To also pull the submodules, make sure to clone this repo like this:  
`git clone --recurse-submodules https://github.com/Askill/Web-Crawler-on-EKS`

## CI

In this Github repo, there are multiple workflows:

- to deploy all infrastructure
  - runs on push to main or during a PR
- to destroy all infrastructure
  - manual action
- to deploy a new latest version of the aplication
  - manual action

### Image build

The app image can be built with:  
`docker build -t 705632797485.dkr.ecr.eu-central-1.amazonaws.com/optar:latest-dev ./optar`  
`docker push  705632797485.dkr.ecr.eu-central-1.amazonaws.com/optar:latest-dev`

## Deployment

The crawler is deployed as a K8s Job, defined in ./optar/deployment.yaml
Which can be rolled out to the cluster with:  
`kubectl apply -f .\deployment.yaml`

Prerequisite: the correct kubectl config has been set with:
`aws eks --region eu-central-1 update-kubeconfig --name optar-dev-eks`

## Crawler config

For this PoC, no changes have been made to how the crawler gets its config, meaning the sites and keywords are set during build time as lines in `./optar/keywords.txt` and `./optar/sites.txt`.

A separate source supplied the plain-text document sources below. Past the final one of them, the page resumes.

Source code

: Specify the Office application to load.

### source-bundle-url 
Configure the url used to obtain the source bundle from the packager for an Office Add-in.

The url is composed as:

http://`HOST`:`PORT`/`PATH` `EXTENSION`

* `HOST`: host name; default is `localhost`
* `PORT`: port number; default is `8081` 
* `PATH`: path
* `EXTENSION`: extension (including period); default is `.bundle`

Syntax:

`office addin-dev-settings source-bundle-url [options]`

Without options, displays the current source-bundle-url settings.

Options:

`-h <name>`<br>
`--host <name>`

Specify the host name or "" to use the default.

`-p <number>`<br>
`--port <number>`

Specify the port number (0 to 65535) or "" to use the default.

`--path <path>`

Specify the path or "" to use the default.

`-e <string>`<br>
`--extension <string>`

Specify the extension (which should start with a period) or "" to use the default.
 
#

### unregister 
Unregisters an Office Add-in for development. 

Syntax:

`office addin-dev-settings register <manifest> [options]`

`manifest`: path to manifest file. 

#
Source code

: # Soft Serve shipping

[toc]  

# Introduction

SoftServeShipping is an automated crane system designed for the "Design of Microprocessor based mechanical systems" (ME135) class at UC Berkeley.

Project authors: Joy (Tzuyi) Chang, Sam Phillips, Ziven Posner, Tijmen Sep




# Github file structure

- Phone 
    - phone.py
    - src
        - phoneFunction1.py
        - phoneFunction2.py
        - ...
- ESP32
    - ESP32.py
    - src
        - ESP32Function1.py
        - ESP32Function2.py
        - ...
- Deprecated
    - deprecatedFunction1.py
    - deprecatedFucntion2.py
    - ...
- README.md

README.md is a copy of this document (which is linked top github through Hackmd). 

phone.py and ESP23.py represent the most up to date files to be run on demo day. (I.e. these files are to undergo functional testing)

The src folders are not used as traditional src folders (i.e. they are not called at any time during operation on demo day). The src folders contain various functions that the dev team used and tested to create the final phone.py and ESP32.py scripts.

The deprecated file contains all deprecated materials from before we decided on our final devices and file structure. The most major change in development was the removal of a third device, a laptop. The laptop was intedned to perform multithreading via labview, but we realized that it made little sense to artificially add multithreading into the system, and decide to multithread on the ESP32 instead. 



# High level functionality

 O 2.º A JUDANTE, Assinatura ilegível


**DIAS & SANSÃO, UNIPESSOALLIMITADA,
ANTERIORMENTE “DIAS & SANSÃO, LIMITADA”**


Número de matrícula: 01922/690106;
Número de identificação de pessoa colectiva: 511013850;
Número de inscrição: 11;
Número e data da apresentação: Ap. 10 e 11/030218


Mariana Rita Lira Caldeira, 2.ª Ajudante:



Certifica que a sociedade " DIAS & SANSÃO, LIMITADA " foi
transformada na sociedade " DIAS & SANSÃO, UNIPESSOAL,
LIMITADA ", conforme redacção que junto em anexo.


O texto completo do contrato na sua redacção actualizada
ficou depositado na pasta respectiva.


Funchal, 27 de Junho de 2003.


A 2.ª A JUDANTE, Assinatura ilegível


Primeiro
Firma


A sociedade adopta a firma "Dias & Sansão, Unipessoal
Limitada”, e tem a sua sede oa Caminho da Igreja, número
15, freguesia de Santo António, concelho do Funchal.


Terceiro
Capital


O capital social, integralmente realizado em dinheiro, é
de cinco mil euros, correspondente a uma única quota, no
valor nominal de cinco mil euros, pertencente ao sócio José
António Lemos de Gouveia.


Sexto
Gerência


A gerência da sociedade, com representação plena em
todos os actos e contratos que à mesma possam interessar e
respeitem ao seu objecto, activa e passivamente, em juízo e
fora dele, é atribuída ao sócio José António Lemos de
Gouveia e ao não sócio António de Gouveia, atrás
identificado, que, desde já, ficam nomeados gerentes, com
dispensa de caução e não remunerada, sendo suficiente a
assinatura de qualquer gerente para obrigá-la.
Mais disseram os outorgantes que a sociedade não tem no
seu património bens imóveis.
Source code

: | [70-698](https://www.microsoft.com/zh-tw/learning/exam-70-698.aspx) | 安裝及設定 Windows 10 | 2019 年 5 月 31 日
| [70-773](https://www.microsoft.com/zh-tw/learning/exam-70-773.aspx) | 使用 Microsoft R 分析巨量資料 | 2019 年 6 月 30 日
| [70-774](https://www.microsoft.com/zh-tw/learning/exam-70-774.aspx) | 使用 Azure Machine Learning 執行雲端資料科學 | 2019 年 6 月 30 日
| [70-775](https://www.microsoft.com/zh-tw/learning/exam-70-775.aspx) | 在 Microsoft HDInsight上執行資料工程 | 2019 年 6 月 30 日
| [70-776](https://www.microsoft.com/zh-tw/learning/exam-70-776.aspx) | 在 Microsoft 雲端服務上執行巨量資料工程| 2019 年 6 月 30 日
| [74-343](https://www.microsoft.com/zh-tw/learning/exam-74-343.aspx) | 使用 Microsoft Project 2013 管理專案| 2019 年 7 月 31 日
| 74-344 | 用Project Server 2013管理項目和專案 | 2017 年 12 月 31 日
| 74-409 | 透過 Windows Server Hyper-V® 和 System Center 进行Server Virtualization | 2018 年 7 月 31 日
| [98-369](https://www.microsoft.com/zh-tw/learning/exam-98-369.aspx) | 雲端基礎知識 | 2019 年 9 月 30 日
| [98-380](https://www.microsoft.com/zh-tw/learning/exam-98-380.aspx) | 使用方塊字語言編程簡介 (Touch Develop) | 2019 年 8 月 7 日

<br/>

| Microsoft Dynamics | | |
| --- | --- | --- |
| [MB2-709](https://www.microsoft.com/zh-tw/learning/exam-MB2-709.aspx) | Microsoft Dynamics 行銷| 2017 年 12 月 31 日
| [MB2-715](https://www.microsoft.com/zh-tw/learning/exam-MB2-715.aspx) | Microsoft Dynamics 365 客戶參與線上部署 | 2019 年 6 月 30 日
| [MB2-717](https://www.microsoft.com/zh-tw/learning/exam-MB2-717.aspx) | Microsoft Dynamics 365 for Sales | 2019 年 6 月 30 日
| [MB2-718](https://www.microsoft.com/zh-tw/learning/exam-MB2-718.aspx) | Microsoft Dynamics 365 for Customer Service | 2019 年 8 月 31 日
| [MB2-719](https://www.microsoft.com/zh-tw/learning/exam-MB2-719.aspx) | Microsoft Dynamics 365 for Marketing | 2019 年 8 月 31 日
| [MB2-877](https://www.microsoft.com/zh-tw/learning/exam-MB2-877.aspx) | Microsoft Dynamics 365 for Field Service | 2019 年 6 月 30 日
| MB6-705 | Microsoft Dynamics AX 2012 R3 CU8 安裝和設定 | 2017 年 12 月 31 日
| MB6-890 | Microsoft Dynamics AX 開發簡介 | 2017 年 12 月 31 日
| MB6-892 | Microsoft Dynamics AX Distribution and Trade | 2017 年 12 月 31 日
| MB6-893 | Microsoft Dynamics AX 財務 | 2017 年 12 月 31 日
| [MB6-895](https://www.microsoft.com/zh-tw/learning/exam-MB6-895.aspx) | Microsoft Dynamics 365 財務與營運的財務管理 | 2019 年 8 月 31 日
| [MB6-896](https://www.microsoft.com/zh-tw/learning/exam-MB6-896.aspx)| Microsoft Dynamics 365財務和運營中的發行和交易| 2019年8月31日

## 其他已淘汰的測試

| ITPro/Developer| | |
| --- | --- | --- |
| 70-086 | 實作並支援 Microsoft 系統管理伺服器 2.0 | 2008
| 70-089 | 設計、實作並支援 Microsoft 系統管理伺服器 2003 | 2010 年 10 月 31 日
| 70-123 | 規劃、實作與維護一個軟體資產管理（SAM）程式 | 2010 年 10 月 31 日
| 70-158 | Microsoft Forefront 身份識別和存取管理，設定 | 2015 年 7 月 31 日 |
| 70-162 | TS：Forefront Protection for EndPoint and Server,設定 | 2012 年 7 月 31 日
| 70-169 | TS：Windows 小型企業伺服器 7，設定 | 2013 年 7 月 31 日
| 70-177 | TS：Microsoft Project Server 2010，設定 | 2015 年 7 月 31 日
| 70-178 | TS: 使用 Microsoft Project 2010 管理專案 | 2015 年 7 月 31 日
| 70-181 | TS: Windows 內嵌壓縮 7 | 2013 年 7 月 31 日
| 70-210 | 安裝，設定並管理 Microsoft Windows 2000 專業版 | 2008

I reused a crawler I had made earlier: `https://github.com/Askill/optar`  
This crawler traverses all links on a given website, caches this tree, compares the new tree to previously cached ones and searches all *new* sites for specific keywords.
This crawler is specifically designed for news sites and blogs and not for content changes on normally static sites like a companies home page.

## AWS Infrastructure

Components of note:

- EKS cluster
  - using the standard Terraform EKS module, which utilizes ECS under the hood for auto managed nodes
  - also has a service account which can read from the S3 bucket, the application needs, the account is specified in `./optar.deployment.yaml`
- ECR
  - created one registry (optar)
  - all users and roles in the account have pull and push access, fine for low security applications
- S3 Bucket
  - lifecycle rule to delete objects older that 3 days, assuming this crawler is run at least once per day, this leaves some room for error, while also ensuring low overhead.